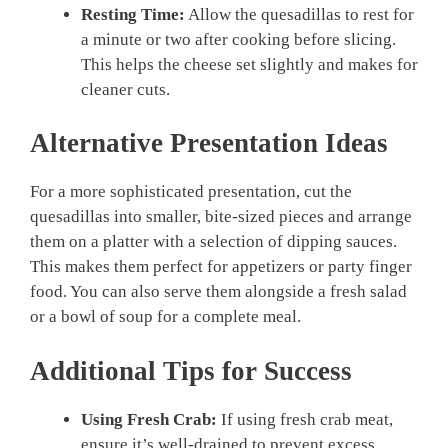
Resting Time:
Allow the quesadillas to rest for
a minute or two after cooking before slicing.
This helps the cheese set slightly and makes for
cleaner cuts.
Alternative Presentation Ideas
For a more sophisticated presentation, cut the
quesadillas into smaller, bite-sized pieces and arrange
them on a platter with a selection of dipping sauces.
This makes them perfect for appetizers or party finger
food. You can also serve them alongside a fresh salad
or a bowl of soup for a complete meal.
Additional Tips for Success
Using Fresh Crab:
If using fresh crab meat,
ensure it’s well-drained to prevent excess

++++++++

→ **YOUR INSTRUCTIONS**
Reproduce the text of the rows above word for word, with the pictures left out.

→ **RESULT OF THIS TASK**
Resting Time:
Allow the quesadillas to rest for
a minute or two after cooking before slicing.
This helps the cheese set slightly and makes for
cleaner cuts.
Alternative Presentation Ideas
For a more sophisticated presentation, cut the
quesadillas into smaller, bite-sized pieces and arrange
them on a platter with a selection of dipping sauces.
This makes them perfect for appetizers or party finger
food. You can also serve them alongside a fresh salad
or a bowl of soup for a complete meal.
Additional Tips for Success
Using Fresh Crab:
If using fresh crab meat,
ensure it’s well-drained to prevent excess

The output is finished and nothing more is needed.